DN : Au niveau de ma collectivité locale particulière, je ne peux malheureusement pas dire que nous ayons reçu beaucoup d'information de la part de l'administration ni des centres de formation. C'est dommage.

Anticiper, oui, c'était possible

En fait, avez-vous anticipé le Certiphyto (était-ce possible de l'anticiper) ? Quel retour sur expérience ?

EA : Pour beaucoup d'entreprises, c'est le premier contact avec un organisme certificateur, un premier audit à préparer. D'où la nécessité, pour nous organisme certificateur, d'expliquer et dédramatiser. Pour une entreprise bien préparée, qui offre de bonnes conditions d'accueil à l'auditeur, il n'y a pas de raison pour que cela se passe mal.
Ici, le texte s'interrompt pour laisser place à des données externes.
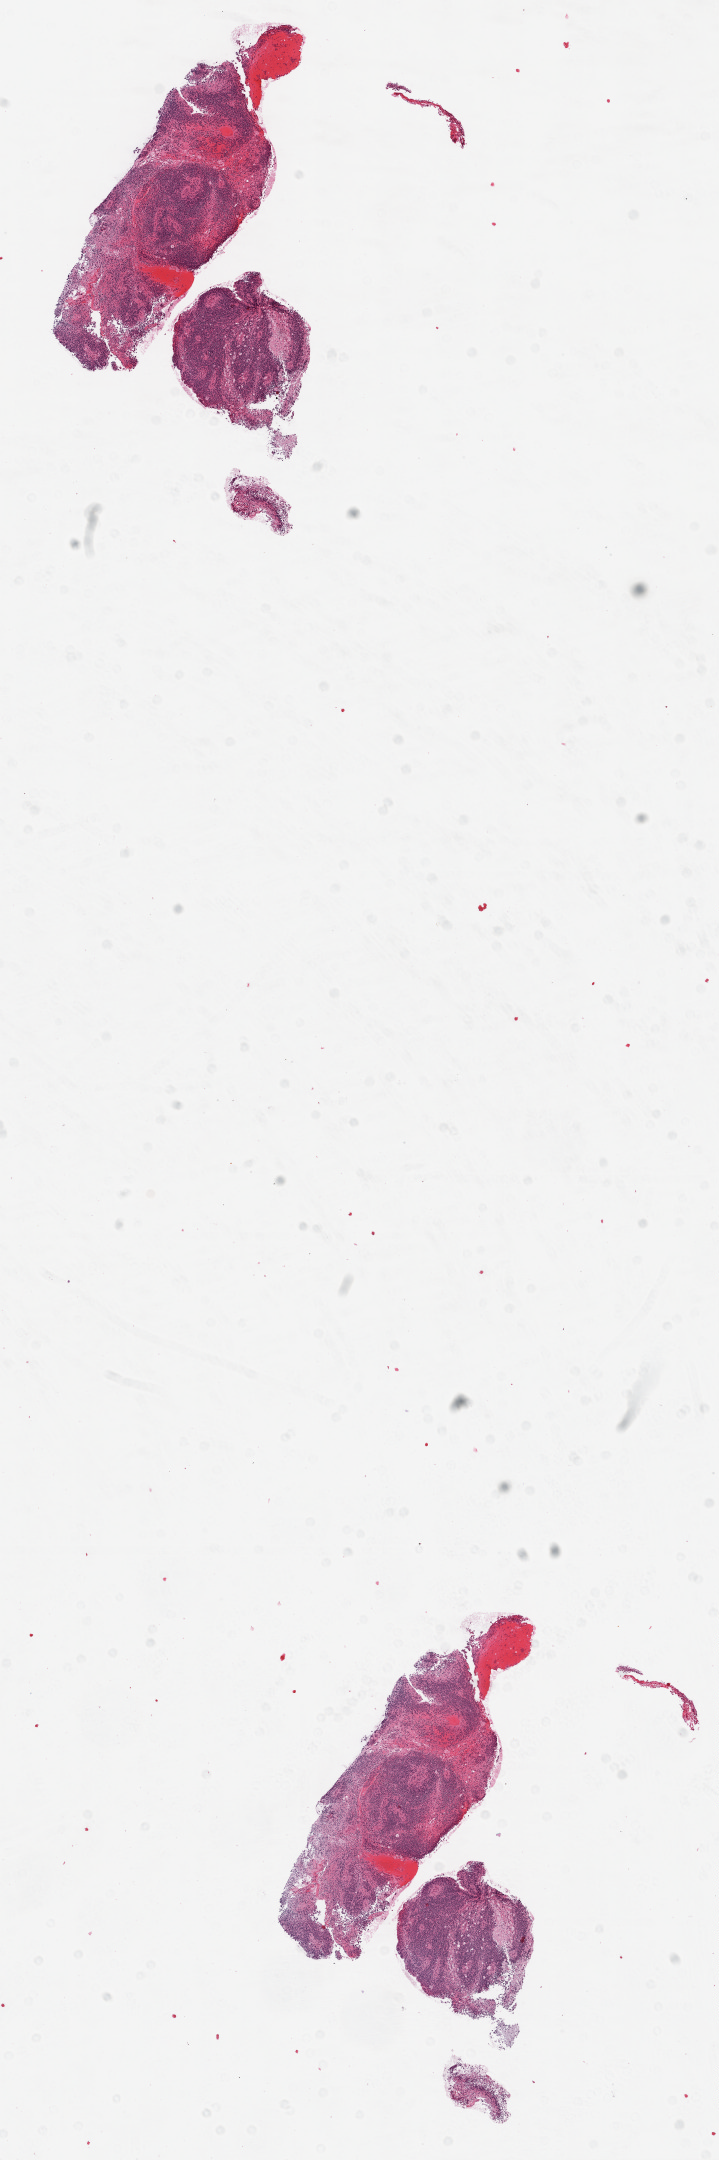
H&E-stained whole-slide image, low-resolution overview of the scanned area, about 5.8 x 17.4 mm (from a 20x scan), formalin-fixed paraffin-embedded (FFPE) diagnostic section, primary tumour sample from the brain. Male patient; age at initial diagnosis 69 years.
Pathologic diagnosis: Glioblastoma.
La priorité, c'est un contrat de certification signé fi n septembre 2012 ! Puis il faut préparer son audit à faire si possible avant l'été 2013 afin d'être certifié pour octobre 2013.

PB : L'anticipation était facile... dès lors que nous étions informés au tout début, dès la phase expérimentale.

Un point très positif, il est à noter que nous sommes dans l'obligation d'informer tous nos clients, et notamment les collectivités locales qui, elles, ne sont pas toutes directement informées jusqu'ici.

Je pense que le simple fait de porter de l'information réglementaire élève les débats « passionnés » autour des pesticides.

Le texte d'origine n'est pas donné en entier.